WHAT THIS TASK INVOLVES:
Reproduce each of the following lines verbatim, keeping every character, symbol and line break unchanged.

STORED DATA:
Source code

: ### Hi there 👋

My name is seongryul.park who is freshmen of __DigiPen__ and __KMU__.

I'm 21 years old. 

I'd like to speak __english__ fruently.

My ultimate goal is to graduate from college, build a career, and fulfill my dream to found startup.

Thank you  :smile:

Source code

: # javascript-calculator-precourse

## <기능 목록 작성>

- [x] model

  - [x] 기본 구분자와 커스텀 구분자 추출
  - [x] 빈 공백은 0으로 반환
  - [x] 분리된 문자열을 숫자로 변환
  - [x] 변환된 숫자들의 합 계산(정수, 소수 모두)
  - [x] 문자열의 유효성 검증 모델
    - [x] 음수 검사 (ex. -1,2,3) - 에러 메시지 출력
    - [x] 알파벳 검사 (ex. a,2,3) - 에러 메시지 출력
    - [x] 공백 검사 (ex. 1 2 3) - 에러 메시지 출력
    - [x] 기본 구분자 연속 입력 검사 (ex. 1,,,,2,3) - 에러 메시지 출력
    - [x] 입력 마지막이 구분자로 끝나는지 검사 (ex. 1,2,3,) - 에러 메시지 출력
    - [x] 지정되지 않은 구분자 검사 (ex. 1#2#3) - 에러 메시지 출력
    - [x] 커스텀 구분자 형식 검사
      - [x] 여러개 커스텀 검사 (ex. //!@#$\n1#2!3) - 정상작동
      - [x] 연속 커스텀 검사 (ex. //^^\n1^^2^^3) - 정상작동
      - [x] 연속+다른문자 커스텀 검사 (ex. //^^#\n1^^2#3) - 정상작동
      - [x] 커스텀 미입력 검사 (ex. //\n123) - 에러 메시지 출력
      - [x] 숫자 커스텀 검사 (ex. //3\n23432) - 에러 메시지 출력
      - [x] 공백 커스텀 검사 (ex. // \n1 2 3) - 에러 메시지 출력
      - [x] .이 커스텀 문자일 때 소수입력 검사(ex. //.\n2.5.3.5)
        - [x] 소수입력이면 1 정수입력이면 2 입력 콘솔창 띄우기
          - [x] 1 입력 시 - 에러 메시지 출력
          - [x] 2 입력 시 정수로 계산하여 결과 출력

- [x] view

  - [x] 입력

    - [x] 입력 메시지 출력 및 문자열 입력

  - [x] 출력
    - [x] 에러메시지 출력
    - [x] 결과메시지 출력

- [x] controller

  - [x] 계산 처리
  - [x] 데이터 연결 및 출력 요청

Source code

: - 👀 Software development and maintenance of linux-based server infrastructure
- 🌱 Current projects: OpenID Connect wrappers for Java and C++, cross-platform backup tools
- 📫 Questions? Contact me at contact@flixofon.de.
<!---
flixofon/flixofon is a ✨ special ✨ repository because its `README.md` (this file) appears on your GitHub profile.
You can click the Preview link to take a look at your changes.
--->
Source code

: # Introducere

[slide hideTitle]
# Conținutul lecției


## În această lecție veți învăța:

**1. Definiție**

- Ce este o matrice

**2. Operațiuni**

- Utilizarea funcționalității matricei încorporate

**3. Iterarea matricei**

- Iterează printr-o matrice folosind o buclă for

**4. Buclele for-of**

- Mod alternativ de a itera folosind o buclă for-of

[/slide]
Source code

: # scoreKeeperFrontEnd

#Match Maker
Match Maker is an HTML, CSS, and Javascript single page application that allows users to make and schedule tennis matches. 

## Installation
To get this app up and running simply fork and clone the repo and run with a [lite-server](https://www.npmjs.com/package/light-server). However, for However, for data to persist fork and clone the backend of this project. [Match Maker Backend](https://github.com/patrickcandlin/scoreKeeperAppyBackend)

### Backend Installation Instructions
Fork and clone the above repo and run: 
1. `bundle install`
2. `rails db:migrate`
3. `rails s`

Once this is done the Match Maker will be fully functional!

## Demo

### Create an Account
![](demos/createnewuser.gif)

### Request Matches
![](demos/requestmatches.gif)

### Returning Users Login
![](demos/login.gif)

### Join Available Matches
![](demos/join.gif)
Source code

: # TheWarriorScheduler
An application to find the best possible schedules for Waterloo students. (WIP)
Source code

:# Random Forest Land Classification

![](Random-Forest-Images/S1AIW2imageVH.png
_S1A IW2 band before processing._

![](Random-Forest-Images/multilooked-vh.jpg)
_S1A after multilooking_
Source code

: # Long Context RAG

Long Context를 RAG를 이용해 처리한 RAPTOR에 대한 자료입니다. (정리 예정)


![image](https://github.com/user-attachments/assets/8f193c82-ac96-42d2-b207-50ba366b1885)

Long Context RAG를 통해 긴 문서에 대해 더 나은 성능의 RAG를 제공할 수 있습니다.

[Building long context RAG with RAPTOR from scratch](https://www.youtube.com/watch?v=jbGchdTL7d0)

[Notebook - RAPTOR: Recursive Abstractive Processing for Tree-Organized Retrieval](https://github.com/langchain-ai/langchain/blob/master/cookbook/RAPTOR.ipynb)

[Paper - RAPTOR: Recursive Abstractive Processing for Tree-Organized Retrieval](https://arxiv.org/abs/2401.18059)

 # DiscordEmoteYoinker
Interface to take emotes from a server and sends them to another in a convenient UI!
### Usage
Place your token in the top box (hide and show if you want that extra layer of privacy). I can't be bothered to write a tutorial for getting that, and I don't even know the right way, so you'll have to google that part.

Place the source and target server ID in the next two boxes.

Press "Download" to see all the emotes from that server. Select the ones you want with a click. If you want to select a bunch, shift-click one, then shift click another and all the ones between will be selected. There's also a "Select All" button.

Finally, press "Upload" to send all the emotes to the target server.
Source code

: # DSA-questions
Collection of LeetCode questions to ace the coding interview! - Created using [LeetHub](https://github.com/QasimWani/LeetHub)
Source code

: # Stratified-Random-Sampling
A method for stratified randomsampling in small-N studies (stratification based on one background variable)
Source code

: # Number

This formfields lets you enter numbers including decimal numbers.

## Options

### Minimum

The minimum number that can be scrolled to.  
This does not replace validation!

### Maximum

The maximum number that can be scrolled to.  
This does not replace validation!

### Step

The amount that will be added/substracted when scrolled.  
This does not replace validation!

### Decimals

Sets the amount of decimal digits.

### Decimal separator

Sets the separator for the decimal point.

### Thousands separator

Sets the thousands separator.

TASK SOLUTION:
Source code

: ### Hi there 👋

My name is seongryul.park who is freshmen of __DigiPen__ and __KMU__.

I'm 21 years old. 

I'd like to speak __english__ fruently.

My ultimate goal is to graduate from college, build a career, and fulfill my dream to found startup.

Thank you  :smile:

Source code

: # javascript-calculator-precourse

## <기능 목록 작성>

- [x] model

  - [x] 기본 구분자와 커스텀 구분자 추출
  - [x] 빈 공백은 0으로 반환
  - [x] 분리된 문자열을 숫자로 변환
  - [x] 변환된 숫자들의 합 계산(정수, 소수 모두)
  - [x] 문자열의 유효성 검증 모델
    - [x] 음수 검사 (ex. -1,2,3) - 에러 메시지 출력
    - [x] 알파벳 검사 (ex. a,2,3) - 에러 메시지 출력
    - [x] 공백 검사 (ex. 1 2 3) - 에러 메시지 출력
    - [x] 기본 구분자 연속 입력 검사 (ex. 1,,,,2,3) - 에러 메시지 출력
    - [x] 입력 마지막이 구분자로 끝나는지 검사 (ex. 1,2,3,) - 에러 메시지 출력
    - [x] 지정되지 않은 구분자 검사 (ex. 1#2#3) - 에러 메시지 출력
    - [x] 커스텀 구분자 형식 검사
      - [x] 여러개 커스텀 검사 (ex. //!@#$\n1#2!3) - 정상작동
      - [x] 연속 커스텀 검사 (ex. //^^\n1^^2^^3) - 정상작동
      - [x] 연속+다른문자 커스텀 검사 (ex. //^^#\n1^^2#3) - 정상작동
      - [x] 커스텀 미입력 검사 (ex. //\n123) - 에러 메시지 출력
      - [x] 숫자 커스텀 검사 (ex. //3\n23432) - 에러 메시지 출력
      - [x] 공백 커스텀 검사 (ex. // \n1 2 3) - 에러 메시지 출력
      - [x] .이 커스텀 문자일 때 소수입력 검사(ex. //.\n2.5.3.5)
        - [x] 소수입력이면 1 정수입력이면 2 입력 콘솔창 띄우기
          - [x] 1 입력 시 - 에러 메시지 출력
          - [x] 2 입력 시 정수로 계산하여 결과 출력

- [x] view

  - [x] 입력

    - [x] 입력 메시지 출력 및 문자열 입력

  - [x] 출력
    - [x] 에러메시지 출력
    - [x] 결과메시지 출력

- [x] controller

  - [x] 계산 처리
  - [x] 데이터 연결 및 출력 요청

Source code

: - 👀 Software development and maintenance of linux-based server infrastructure
- 🌱 Current projects: OpenID Connect wrappers for Java and C++, cross-platform backup tools
- 📫 Questions? Contact me at contact@flixofon.de.
<!---
flixofon/flixofon is a ✨ special ✨ repository because its `README.md` (this file) appears on your GitHub profile.
You can click the Preview link to take a look at your changes.
--->
Source code

: # Introducere

[slide hideTitle]
# Conținutul lecției


## În această lecție veți învăța:

**1. Definiție**

- Ce este o matrice

**2. Operațiuni**

- Utilizarea funcționalității matricei încorporate

**3. Iterarea matricei**

- Iterează printr-o matrice folosind o buclă for

**4. Buclele for-of**

- Mod alternativ de a itera folosind o buclă for-of

[/slide]
Source code

: # scoreKeeperFrontEnd

#Match Maker
Match Maker is an HTML, CSS, and Javascript single page application that allows users to make and schedule tennis matches. 

## Installation
To get this app up and running simply fork and clone the repo and run with a [lite-server](https://www.npmjs.com/package/light-server). However, for However, for data to persist fork and clone the backend of this project. [Match Maker Backend](https://github.com/patrickcandlin/scoreKeeperAppyBackend)

### Backend Installation Instructions
Fork and clone the above repo and run: 
1. `bundle install`
2. `rails db:migrate`
3. `rails s`

Once this is done the Match Maker will be fully functional!

## Demo

### Create an Account
![](demos/createnewuser.gif)

### Request Matches
![](demos/requestmatches.gif)

### Returning Users Login
![](demos/login.gif)

### Join Available Matches
![](demos/join.gif)
Source code

: # TheWarriorScheduler
An application to find the best possible schedules for Waterloo students. (WIP)
Source code

:# Random Forest Land Classification

![](Random-Forest-Images/S1AIW2imageVH.png
_S1A IW2 band before processing._

![](Random-Forest-Images/multilooked-vh.jpg)
_S1A after multilooking_
Source code

: # Long Context RAG

Long Context를 RAG를 이용해 처리한 RAPTOR에 대한 자료입니다. (정리 예정)


![image](https://github.com/user-attachments/assets/8f193c82-ac96-42d2-b207-50ba366b1885)

Long Context RAG를 통해 긴 문서에 대해 더 나은 성능의 RAG를 제공할 수 있습니다.

[Building long context RAG with RAPTOR from scratch](https://www.youtube.com/watch?v=jbGchdTL7d0)

[Notebook - RAPTOR: Recursive Abstractive Processing for Tree-Organized Retrieval](https://github.com/langchain-ai/langchain/blob/master/cookbook/RAPTOR.ipynb)

[Paper - RAPTOR: Recursive Abstractive Processing for Tree-Organized Retrieval](https://arxiv.org/abs/2401.18059)

 # DiscordEmoteYoinker
Interface to take emotes from a server and sends them to another in a convenient UI!
### Usage
Place your token in the top box (hide and show if you want that extra layer of privacy). I can't be bothered to write a tutorial for getting that, and I don't even know the right way, so you'll have to google that part.

Place the source and target server ID in the next two boxes.

Press "Download" to see all the emotes from that server. Select the ones you want with a click. If you want to select a bunch, shift-click one, then shift click another and all the ones between will be selected. There's also a "Select All" button.

Finally, press "Upload" to send all the emotes to the target server.
Source code

: # DSA-questions
Collection of LeetCode questions to ace the coding interview! - Created using [LeetHub](https://github.com/QasimWani/LeetHub)
Source code

: # Stratified-Random-Sampling
A method for stratified randomsampling in small-N studies (stratification based on one background variable)
Source code

: # Number

This formfields lets you enter numbers including decimal numbers.

## Options

### Minimum

The minimum number that can be scrolled to.  
This does not replace validation!

### Maximum

The maximum number that can be scrolled to.  
This does not replace validation!

### Step

The amount that will be added/substracted when scrolled.  
This does not replace validation!

### Decimals

Sets the amount of decimal digits.

### Decimal separator

Sets the separator for the decimal point.

### Thousands separator

Sets the thousands separator.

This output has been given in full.